Sequential List Structure:

If you want to use the Sequential List implementation code you should include both sequential.h and sequential.cpp files inside your client .cpp file so the compiler and the linked can find the implementation of the class sequentialList because I use a template for this class so it can be used for every element of any data type.Also the sequential structure works with every input in the constructor of a specific object.If the size that the constructor has been called is zero or negative then the list will be constructed by default with size equal to ten.You can change that by changing the value of #define macro inside the sequentialList.h file.

Note: This structure is implemented using an array with dynamic memory allocation based on the occupancy factor depending the specific state of the structure.

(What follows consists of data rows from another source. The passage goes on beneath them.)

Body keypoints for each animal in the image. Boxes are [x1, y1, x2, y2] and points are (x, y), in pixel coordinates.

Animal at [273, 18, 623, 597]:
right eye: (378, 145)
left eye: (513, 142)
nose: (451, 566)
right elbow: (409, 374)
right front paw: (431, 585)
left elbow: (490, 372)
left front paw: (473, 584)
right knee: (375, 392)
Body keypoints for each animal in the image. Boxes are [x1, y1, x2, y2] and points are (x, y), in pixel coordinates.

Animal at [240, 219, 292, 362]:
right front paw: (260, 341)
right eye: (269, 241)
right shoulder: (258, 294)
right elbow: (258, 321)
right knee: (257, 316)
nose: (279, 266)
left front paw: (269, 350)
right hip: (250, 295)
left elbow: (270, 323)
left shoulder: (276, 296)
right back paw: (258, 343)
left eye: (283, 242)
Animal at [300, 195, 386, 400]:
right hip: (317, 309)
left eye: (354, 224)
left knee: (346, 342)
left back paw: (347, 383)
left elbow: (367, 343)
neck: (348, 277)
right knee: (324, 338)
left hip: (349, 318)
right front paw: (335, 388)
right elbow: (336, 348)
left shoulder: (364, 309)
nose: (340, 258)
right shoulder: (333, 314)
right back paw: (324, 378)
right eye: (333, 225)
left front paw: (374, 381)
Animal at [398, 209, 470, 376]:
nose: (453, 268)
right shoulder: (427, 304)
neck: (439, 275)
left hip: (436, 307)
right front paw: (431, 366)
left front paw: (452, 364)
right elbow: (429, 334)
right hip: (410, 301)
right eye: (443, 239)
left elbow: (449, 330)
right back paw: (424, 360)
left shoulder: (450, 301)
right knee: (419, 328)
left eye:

Doubly Linked List Structure:

If you want to use the Doubly Linked List implementation code you should include both doublyLinkedList.h and doublyLinkedList.cpp files inside your client .cpp file so the compiler and the linker can find the implementation of the class doublyLinkedList because I use a template for this class so it can be used for every element of any data type.Also you should include in your compiler's path the following: doublyNode.h,doublyNode.cpp,linkedList.h and linkedList.cpp ,specifically the versions of these files as they are in the Doubly Linked List folder because this structure is implemented using inheritance.

Note: The files had to be copied in the Doubly Linked List folder because when I was developing the structure I could not make the compiler find and compile them.I know that if something in linkedList class has been updated,changed or deleted these changes will not be applied in the parent class linkedList of doublyLinkedList but I will try whenever I change something in the Linked List implementation folder I will also update the parent class of this structure and continue trying to fix the error with the compiler so the doublyLinkedList can inherit from class of another folder.

Circular List:

If you want to use the Circular List implementation code you should include both circularList.h and circularList.cpp files inside your client .cpp file so the compiler and the linker can find the implementation of the class circularList because I use a template for this class so it can be used for every element of any data type.Also you should include in your compiler's path the following: linkedList.h,linkedList.cpp,node.h and node.cpp ,specifically the versions of these files as they are in the Circular List folder because this structure is implemented using inheritance.

Note: The files had to be copied in the Circular List folder because when I was developing the structure I could not make the compiler find and compile them.I know that if something in linkedList class has been updated,changed or deleted these changes will not be applied in the parent class linkedList of circularList but I will try whenever I change something in the Linked List implementation folder I will also update the parent class of this structure and continue trying to fix the error with the compiler so the circularList can inherit from class of another folder.

Binary Tree:

If you want to use the Binary Tree implementation code you should include both binaryTree.h and binaryTree.cpp files inside your client .cpp file so the compiler and the linker can find the implementation of the class binaryTree because I use a template for this class so it can be used for every element of any data type.Also you should include in your compiler's path the following: treeNode.h and treeNode.cpp ,specifically the versions of these files as they are in the Binary Tree folder.

Note: This implementation is just a first touch with the binary trees and it contains some basic methods that are often used in binary trees,such as inOrder,preOrder and postOrders traversals, but in the future there will be implemented Binary Search Trees and AVL Trees because the current implementation is not very functional.